A Dr. Gerson, a Union Square resident and doctor, was disappointed by what he had not heard at the meeting.

“I’ve treated IV heroin users for 12 years,” he said. “My problem is I heard very little about what you do to get people into treatment. Because just giving them needles is basically encouraging their drug use, saying it’s perfectly fine — and it’s not perfectly fine.”

One local resident who only gave his name as Steven said, “I understand how it may attract people to a neighborhood that might threaten other people in that neighborhood — drug dealers or drug addicts, you might bring an element into this neighborhood that they may not like. It’s the ‘Not in My Backyard’ [NIMBY] syndrome.”

Nevertheless, some Union Square residents showed strong support for allowing syringe exchange in their neighborhood.

“Do you have any idea how much that would cut down on the spread of H.I.V.?” said Claudia Smith. “If you’re an addict, you’re an addict. It’s not like it’s going to stop. They are making it less unhealthy,” she said of the Harm Reduction Center.

“Drugs are already in ‘their own backyard,’” she said. “You can see it here in the park. At least now, it’s healthy and not as dangerous. I think it’s all positive.”

The result was that the committee adopted a resolution phrased as “recommends denial unless” — meaning that board members asked for certain stipulations to be met, in return for which, they would recommend approval.

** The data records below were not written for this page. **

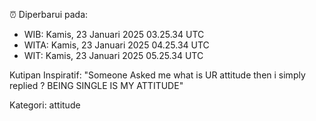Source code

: ⏰ Diperbarui pada:
- WIB: Kamis, 23 Januari 2025 03.25.34 UTC
- WITA: Kamis, 23 Januari 2025 04.25.34 UTC
- WIT: Kamis, 23 Januari 2025 05.25.34 UTC

Kutipan Inspiratif:
"Someone Asked me what is UR attitude then i simply replied ? BEING SINGLE IS MY ATTITUDE"


Kategori: attitude

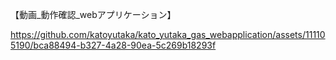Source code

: 
【動画_動作確認_webアプリケーション】

https://github.com/katoyutaka/kato_yutaka_gas_webapplication/assets/111105190/bca88494-b327-4a28-90ea-5c269b18293f


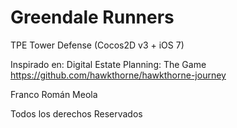 Greendale Runners
=================

TPE Tower Defense (Cocos2D v3 + iOS 7)

Inspirado en: Digital Estate Planning: The Game 
https://github.com/hawkthorne/hawkthorne-journey

Franco Román Meola

Todos los derechos Reservados

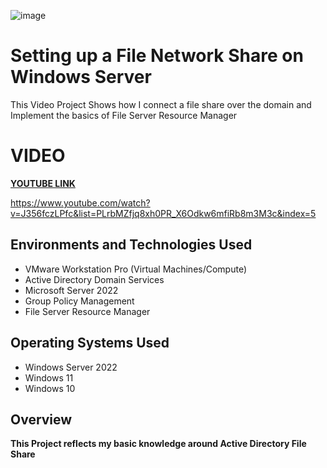 <p align="center">
  
![image](https://github.com/user-attachments/assets/9055626c-e56d-40c8-be96-fc71363254c1)





</p>

<h1>Setting up a File Network Share on Windows Server </h1>
This Video Project Shows how I connect a file share over the domain and Implement the basics of File Server Resource Manager  <br />

<h1> VIDEO </h1>

**[YOUTUBE LINK](https://youtu.be/J356fczLPfc)**

https://www.youtube.com/watch?v=J356fczLPfc&list=PLrbMZfjq8xh0PR_X6Odkw6mfiRb8m3M3c&index=5

<h2>Environments and Technologies Used</h2>

- VMware Workstation Pro (Virtual Machines/Compute)
- Active Directory Domain Services
- Microsoft Server 2022
- Group Policy Management
- File Server Resource Manager

<h2>Operating Systems Used </h2>

- Windows Server 2022
- Windows 11
- Windows 10



<h2>Overview</h2>




**This Project reflects my basic knowledge around Active Directory File Share**







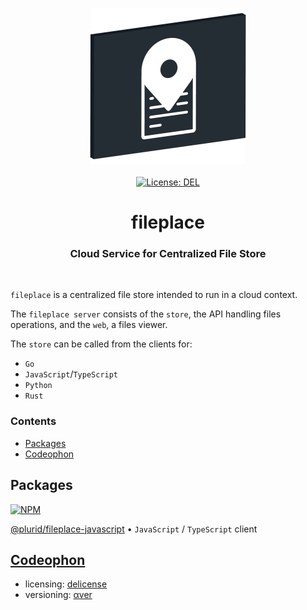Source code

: <p align="center">
    <a target="_blank" href="https://fileplace.plurid.com">
        <img src="https://raw.githubusercontent.com/plurid/fileplace/master/about/identity/fileplace-logo.png" height="250px">
    </a>
    <br />
    <br />
    <a target="_blank" href="https://github.com/plurid/fileplace/blob/master/LICENSE">
        <img src="https://img.shields.io/badge/license-DEL-blue.svg?colorB=1380C3&style=for-the-badge" alt="License: DEL">
    </a>
</p>



<h1 align="center">
    fileplace
</h1>


<h3 align="center">
    Cloud Service for Centralized File Store
</h3>



<br />



`fileplace` is a centralized file store intended to run in a cloud context.

The `fileplace server` consists of the `store`, the API handling files operations, and the `web`, a files viewer.

The `store` can be called from the clients for:

+ `Go`
+ `JavaScript`/`TypeScript`
+ `Python`
+ `Rust`



### Contents

+ [Packages](#packages)
+ [Codeophon](#codeophon)



## Packages


<a target="_blank" href="https://www.npmjs.com/package/@plurid/fileplace">
    <img src="https://img.shields.io/npm/v/@plurid/fileplace.svg?logo=npm&colorB=1380C3&style=for-the-badge" alt="NPM">
</a>

[@plurid/fileplace-javascript][fileplace-javascript] • `JavaScript` / `TypeScript` client

[fileplace-javascript]: https://github.com/plurid/fileplace/tree/master/packages/client/fileplace-javascript



## [Codeophon](https://github.com/ly3xqhl8g9/codeophon)

+ licensing: [delicense](https://github.com/ly3xqhl8g9/delicense)
+ versioning: [αver](https://github.com/ly3xqhl8g9/alpha-versioning)
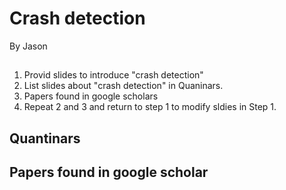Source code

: 
# Crash detection

By Jason 


## 


1. Provid slides to introduce "crash detection"
2. List slides about "crash detection" in Quaninars.
3. Papers found in google scholars
4. Repeat 2 and 3 and return to step 1 to modify sldies in Step 1.


## Quantinars


## Papers found in google scholar 
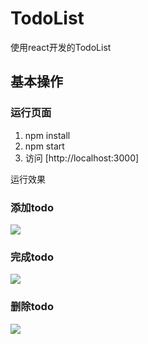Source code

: TodoList
===

使用react开发的TodoList

基本操作
----

### 运行页面

1. npm install
2. npm start
3. 访问 [http://localhost:3000]

运行效果

### 添加todo
![](http://owzrnsei2.bkt.clouddn.com//QQ20180514-101514-HD.gif?imageMogr2/thumbnail/!100p)

### 完成todo
![](http://owzrnsei2.bkt.clouddn.com//QQ20180514-101612-HD.gif?imageMogr2/thumbnail/!100p)

### 删除todo
![](http://owzrnsei2.bkt.clouddn.com//QQ20180514-101701-HD.gif?imageMogr2/thumbnail/!100p)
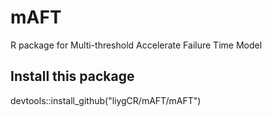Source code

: # mAFT
R package for Multi-threshold Accelerate Failure Time Model

## Install this package
devtools::install_github("liygCR/mAFT/mAFT")

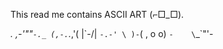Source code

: This read me contains ASCII ART (⌐□_□).

  _._     _,-'""`-._
 (,-.`._,'(       |\`-/|
     `-.-' \ )-`( , o o)
           `-    \`_`"'-
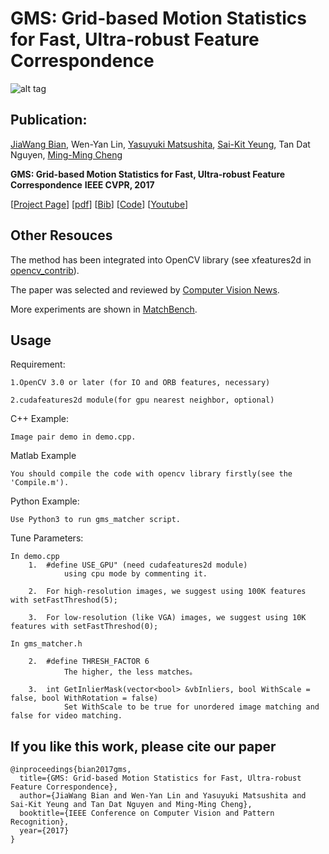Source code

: # GMS: Grid-based Motion Statistics for Fast, Ultra-robust Feature Correspondence

![alt tag](http://mmcheng.net/wp-content/uploads/2017/03/dog_ours.jpg)



## Publication:

[JiaWang Bian](http://jwbian.net), Wen-Yan Lin, [Yasuyuki Matsushita](http://www-infobiz.ist.osaka-u.ac.jp/user/matsushita/index.html), [Sai-Kit Yeung](http://people.sutd.edu.sg/~saikit/), Tan Dat Nguyen, [Ming-Ming Cheng](http://mmcheng.net)

**GMS: Grid-based Motion Statistics for Fast, Ultra-robust Feature Correspondence**  **IEEE CVPR, 2017** 

[[Project Page](http://jwbian.net/gms)] [[pdf](http://jwbian.net/Papers/GMS_CVPR17.pdf)] [[Bib](http://jwbian.net/Papers/bian2017gms.txt)] [[Code](https://github.com/JiawangBian/GMS-Feature-Matcher)] [[Youtube](https://youtu.be/3SlBqspLbxI)]


## Other Resouces

  The method has been integrated into OpenCV library (see xfeatures2d in [opencv_contrib](https://github.com/opencv/opencv_contrib)).

  The paper was selected and reviewed by [Computer Vision News](http://www.rsipvision.com/ComputerVisionNews-2017August/#48).

  More experiments are shown in [MatchBench](https://jwbian.net/matchbench).
	
## Usage

Requirement:

	1.OpenCV 3.0 or later (for IO and ORB features, necessary)

	2.cudafeatures2d module(for gpu nearest neighbor, optional)

C++ Example:

	Image pair demo in demo.cpp.
	
Matlab Example
	
	You should compile the code with opencv library firstly(see the 'Compile.m').

Python Example:
	
	Use Python3 to run gms_matcher script.
	
Tune Parameters:

	In demo.cpp
		1.	#define USE_GPU" (need cudafeatures2d module) 
				using cpu mode by commenting it.
				
		2.	For high-resolution images, we suggest using 100K features with setFastThreshod(5);
		
		3.	For low-resolution (like VGA) images, we suggest using 10K features with setFastThreshod(0);
	
	In gms_matcher.h
				
		2.	#define THRESH_FACTOR 6			
				The higher, the less matches。
				
		3. 	int GetInlierMask(vector<bool> &vbInliers, bool WithScale = false, bool WithRotation = false)
				Set WithScale to be true for unordered image matching and false for video matching.
				

## If you like this work, please cite our paper
	@inproceedings{bian2017gms,
 	  title={GMS: Grid-based Motion Statistics for Fast, Ultra-robust Feature Correspondence},
  	  author={JiaWang Bian and Wen-Yan Lin and Yasuyuki Matsushita and Sai-Kit Yeung and Tan Dat Nguyen and Ming-Ming Cheng},
  	  booktitle={IEEE Conference on Computer Vision and Pattern Recognition},
  	  year={2017}
	}



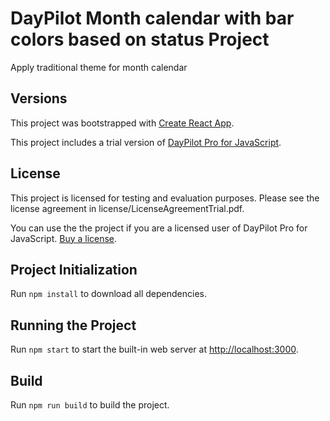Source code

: # DayPilot Month calendar  with bar colors based on status Project
Apply traditional theme for month calendar

## Versions

This project was bootstrapped with [Create React App](https://github.com/facebook/create-react-app).

This project includes a trial version of [DayPilot Pro for JavaScript](https://javascript.daypilot.org/).

## License

This project is licensed for testing and evaluation purposes. Please see the license agreement in license/LicenseAgreementTrial.pdf. 

You can use the the project if you are a licensed user of DayPilot Pro for JavaScript. [Buy a license](https://javascript.daypilot.org/buy/).

## Project Initialization

Run `npm install` to download all dependencies.

## Running the Project

Run `npm start` to start the built-in web server at [http://localhost:3000](http://localhost:3000).

## Build

Run `npm run build` to build the project.

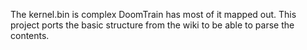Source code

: The kernel.bin is complex DoomTrain has most of it mapped out. This project ports the basic structure from the wiki to
be able to parse the contents.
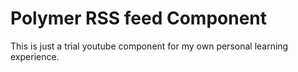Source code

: # Polymer RSS feed Component

This is just a trial youtube component for my own personal learning experience.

This was also the way the full board’s resolution was phrased.

The Harm Reduction Center will be required to respond to the community concerns expressed at the meeting. This will include the organization’s adjusting its hours to best connect with its clients and, again, to refrain from performing syringe exchanges in front of Union Square residents.

Gail Fox, a Union Square activist, said more outreach is needed by the Harm Reduction Center — not to the addicts, but to the residents, to assure them about the program.

“I’d like to see them do significantly more substantive, community outreach before they are further vetted,” Fox said. “They should have more follow-up and face-to-face contact with all the residents — and their elected representatives — in this area, as well as the businesses.”

After receiving C.B. 5’s conditional approval, the needle exchange has applied to the state for the East Side waiver.

Iqbal told The Villager the Harm Reduction Center also will be seeking an expansion of its waiver so that it can distribute clean needles in more areas on the Lower West Side, specifically, around the Christopher St. corridor. This effort wouldn’t be targeting heroin users, he said, but transgender individuals who use needles for their “hormone therapy.” The center will be coming to Community Board 2 in a couple of months to request approval for this waiver application, he said.
Actually, Iqbal described this as more of an “update” to their waiver, since the Harm Reduction Center currently can distribute needles in a part of the Meatpacking District. However, the population they hope to serve is no longer there.

“Back in the ’80s and ’90s it was known as ‘The Stroll,’ ” he said. “Today it’s the Apple Store and Diane von Furstenberg.”